Cayan's data centers are geographically diverse, located in Boston and Chicago, separated by just under 1000 miles / 1600 km. Geographic diversity is imperative when it comes to disaster recovery planning. Primary and secondary sites should have enough distance between each other to minimize the potential for a disaster, such as an outage, earthquake, flood, tornado, hurricane, or fire, to take down both sites.

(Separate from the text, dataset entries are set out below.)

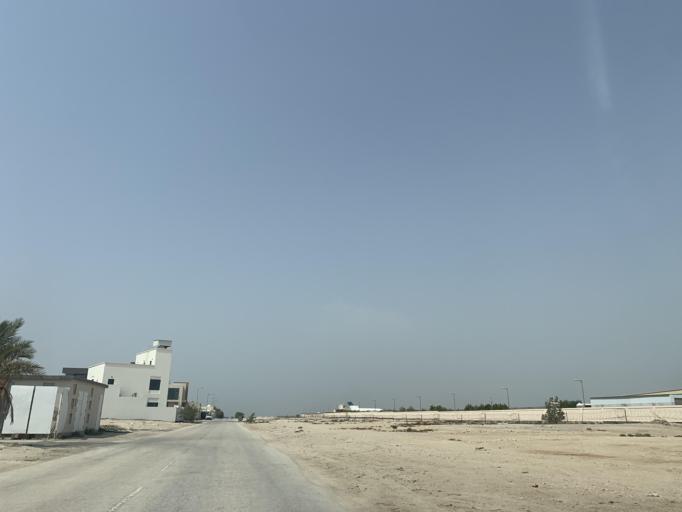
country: BH
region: Central Governorate
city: Madinat Hamad
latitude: 26.1592
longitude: 50.4811
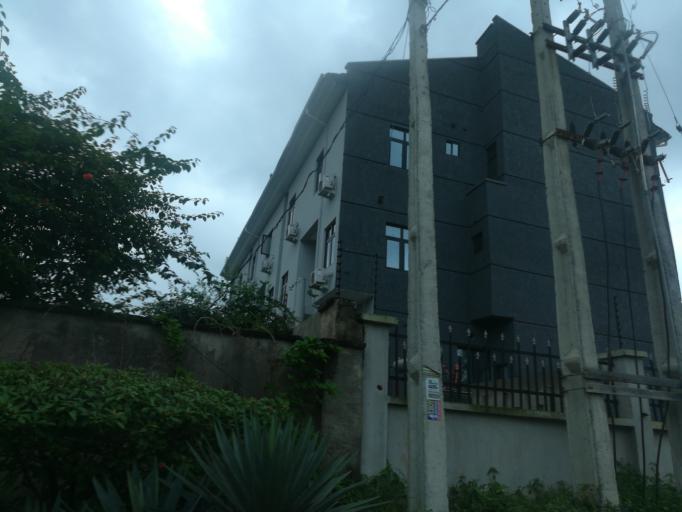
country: NG
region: Lagos
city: Ikeja
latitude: 6.6166
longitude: 3.3484
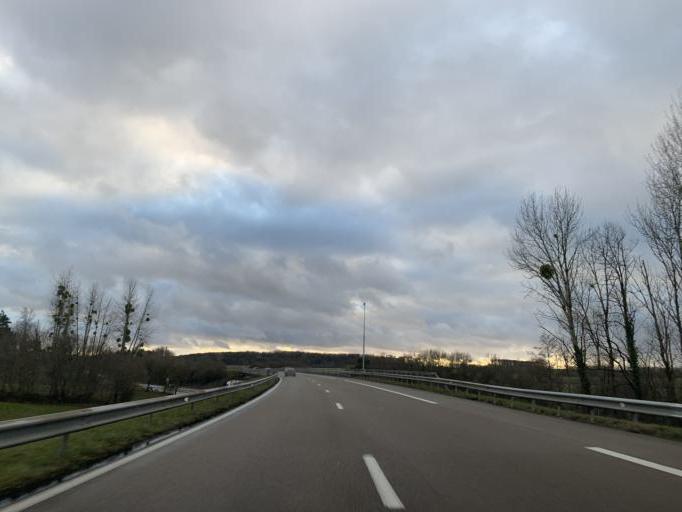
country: FR
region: Champagne-Ardenne
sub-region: Departement de la Haute-Marne
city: Rolampont
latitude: 47.9162
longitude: 5.2222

Which of our data centers your transaction is routed to is determined by our global server load balancer (GSLB), which used the Domain Name System (DNS) under the hood. Since last October, Cayan's DNS providers are redundant, as a response to when the internet's #1 DNS provider was DDOS'd. Our GSLB is primarily responsible for managing our global availability. If, for any reason, our DNS providers can't successfully perform health checks against a particular data center, it'll remove that data center from the High Availability Group, and temporarily redirect all traffic to our second data center. When service is restored, the GSLB's health checks will automatically restore service to the affected data center.

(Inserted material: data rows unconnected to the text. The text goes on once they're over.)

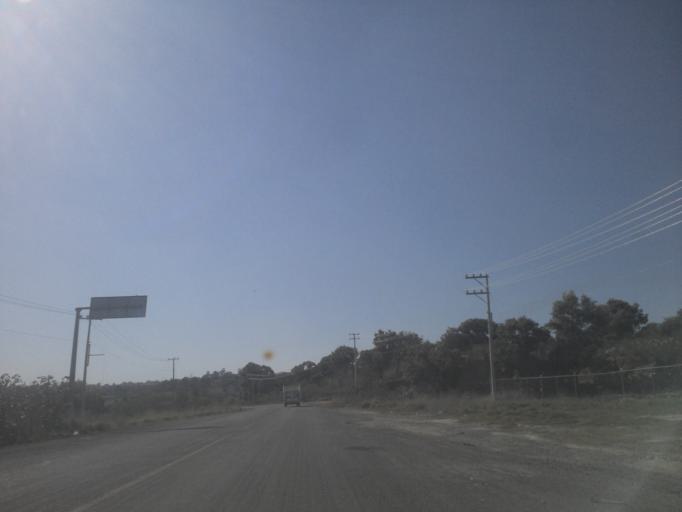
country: MX
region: Jalisco
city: Arandas
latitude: 20.7265
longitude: -102.3288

Our GSLB also allows us to control how much traffic either of our data centers accepts. Typically, it's configured for a "50/50" traffic split, with roughly equal amounts of traffic being routed to each data center. During a maintenance window, it'll be 100/0, with all traffic being routed to a single data center. After we bring a site back online from maintenance, our GSLB solution allows us to slowly ramp up traffic to a data center in a 90/10 or 80/20 split, while we actively monitor our merchants' transactions for any sort of anomalies.

Traffic arrives at our data centers via redundant ISPs. Using different ISPs at each of our data centers helps ensure that an issue affecting one of our ISPs or their peering partners is isolated to a single data center, leaving our other data center intact. Our ISPs also offer protection against Denial of Service attacks.

Within our data centers, all of our networking and computing equipment is fully redundant, with redundant switches, firewalls, load balancers, application servers, and virtual machine hosts ensuring that our services are available to our merchants if we were to lose multiple components within a data center. This infrastructure is self-monitoring and self-healing – the loss of our most critical components within a data center are automatically detected and self-corrected in under 20 seconds.

Communication between our data centers happens over redundant dedicated circuits, to ensure that we always have 1Gbps of bandwidth available, so that our databases are sync'd off-site in real-time.

This system design, with redundancy in place at every level of our architecture, helps Cayan provide its merchants with the highest level of service and availability.